Por outro lado, uma série de políticas adotadas ao longo do segundo mandato do
governo Lula, mas bem antes da crise, teve um impacto considerável no poder de
compra da população de mais baixa renda, ao mesmo tempo em que estimulou o
investimento privado. Trata-se de um perceptível ressurgimento, após um longo
intervalo, das políticas social e industrial no país, que se manifestam, acima de tudo,
pela generalização da concessão do Bolsa Família e de seguidos reajustes no salário
mínimo acima da inflação. A isso, adicione-se as centenas de bilhões dos planos
federais de investimento em infraestrutura (transporte, energia e moradia), e de crédito
do BNDES para grandes corporações nacionais e estrangeiras, em parte já aplicados.

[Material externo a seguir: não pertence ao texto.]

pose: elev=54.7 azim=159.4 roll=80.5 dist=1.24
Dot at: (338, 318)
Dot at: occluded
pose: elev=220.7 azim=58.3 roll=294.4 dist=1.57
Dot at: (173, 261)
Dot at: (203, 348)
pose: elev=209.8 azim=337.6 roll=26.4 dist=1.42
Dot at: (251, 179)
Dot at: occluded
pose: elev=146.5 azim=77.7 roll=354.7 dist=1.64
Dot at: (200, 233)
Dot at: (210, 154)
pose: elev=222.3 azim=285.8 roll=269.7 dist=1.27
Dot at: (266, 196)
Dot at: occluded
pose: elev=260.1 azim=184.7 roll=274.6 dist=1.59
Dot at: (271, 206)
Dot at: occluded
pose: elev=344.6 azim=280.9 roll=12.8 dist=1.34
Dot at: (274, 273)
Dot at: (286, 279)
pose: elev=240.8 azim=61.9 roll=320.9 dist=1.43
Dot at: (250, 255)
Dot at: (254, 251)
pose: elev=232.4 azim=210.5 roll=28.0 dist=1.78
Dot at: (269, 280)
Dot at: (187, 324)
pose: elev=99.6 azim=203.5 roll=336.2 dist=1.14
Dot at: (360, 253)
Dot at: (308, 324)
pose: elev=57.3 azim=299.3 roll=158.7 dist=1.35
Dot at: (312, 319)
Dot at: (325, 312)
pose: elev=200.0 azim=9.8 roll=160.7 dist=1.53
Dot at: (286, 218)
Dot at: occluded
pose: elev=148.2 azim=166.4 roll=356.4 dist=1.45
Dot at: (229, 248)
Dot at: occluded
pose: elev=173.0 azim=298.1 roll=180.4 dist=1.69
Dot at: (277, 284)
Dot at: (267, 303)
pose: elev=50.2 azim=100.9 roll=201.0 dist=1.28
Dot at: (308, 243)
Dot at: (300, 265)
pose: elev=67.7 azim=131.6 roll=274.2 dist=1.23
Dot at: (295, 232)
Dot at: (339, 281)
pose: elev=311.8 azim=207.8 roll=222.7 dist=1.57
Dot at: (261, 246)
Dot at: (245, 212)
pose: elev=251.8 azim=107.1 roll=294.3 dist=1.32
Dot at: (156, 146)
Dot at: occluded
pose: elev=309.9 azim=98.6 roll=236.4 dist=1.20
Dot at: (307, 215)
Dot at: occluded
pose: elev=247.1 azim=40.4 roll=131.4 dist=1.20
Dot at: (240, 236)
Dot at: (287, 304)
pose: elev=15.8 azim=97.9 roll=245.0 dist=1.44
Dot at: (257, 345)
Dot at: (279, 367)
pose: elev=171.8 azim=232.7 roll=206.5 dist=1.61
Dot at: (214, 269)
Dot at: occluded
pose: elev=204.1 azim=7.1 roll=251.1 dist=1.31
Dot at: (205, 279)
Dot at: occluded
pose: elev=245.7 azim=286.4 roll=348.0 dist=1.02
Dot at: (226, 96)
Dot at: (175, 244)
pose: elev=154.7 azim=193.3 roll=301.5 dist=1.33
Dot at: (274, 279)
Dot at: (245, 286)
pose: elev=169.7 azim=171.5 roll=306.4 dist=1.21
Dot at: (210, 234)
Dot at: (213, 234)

Assim, paradoxalmente, a particularidade da recuperação econômica brasileira se
deve muito mais a fatores próprios ao subdesenvolvimento de nosso modelo do que ao
conjunto de medidas anticíclicas adotadas pelo governo. Em primeiro lugar, nosso
grave quadro de pobreza faz com que gastos públicos pouco expressivos como o
programa Bolsa Família (menos de 1% do PIB) provoquem uma reação mais do que
proporcional em uma demanda historicamente reprimida. Em segundo lugar, o déficit
histórico de infraestrutura justifica uma gama de investimentos tanto públicos como
privados, beneficiado pelo resgate do papel planejador do Estado. E, por último, o
grande negócio das eleições no Brasil, em um contexto político de sucessão
presidencial, resulta em injeção recorde de recursos na economia, especialmente
naqueles estados que alimentam a oposição ao governo Lula (São Paulo e Minas
Gerais).
Isso não implica, por certo, que nos países mais desenvolvidos estas situações não se
apresentem. O que nos diferencia em relação aos demais é sobretudo o grau com que
se manifestam a pobreza, a concentração do poder político e econômico, e o déficit
estrutural de nossa economia, trazendo infinitas oportunidades de investimento, cujos
efeitos sobre o mercado de consumo têm se mostrado determinantes para a atual
trajetória de crescimento. Mas são poucos os motivos para comemorar. Se o atraso
relativo da economia brasileira resulta em vantagens evidentes em momentos de crise,
ele não pode ser dissociado de seu lado negativo, que se traduz pela insegurança
econômica latente de sua população, pela tendência de reconversão qualitativa da
estrutura produtiva para segmentos de baixo valor agregado (como a especialização
em commodities agrícolas e industriais), pela corrupção recorrente associada à falta de
regulação do processo de financiamento de campanhas eleitorais. A se manter a
reduzida autonomia de decisão nas esferas política e econômica frente às forças
conservadoras que perpetuam essas mazelas históricas, dificilmente se resolverão as
contradições de nosso modelo. E o atual contexto será lembrado apenas como mais
um entre tantos momentos efêmeros de prosperidade de uma economia por demais
instável.
Pedro C. Chadarevian é professor de Economia da Universidade Federal de São
Carlos. Doutor em Economia pela Universidade de Paris 3 - Sorbonne Nouvelle.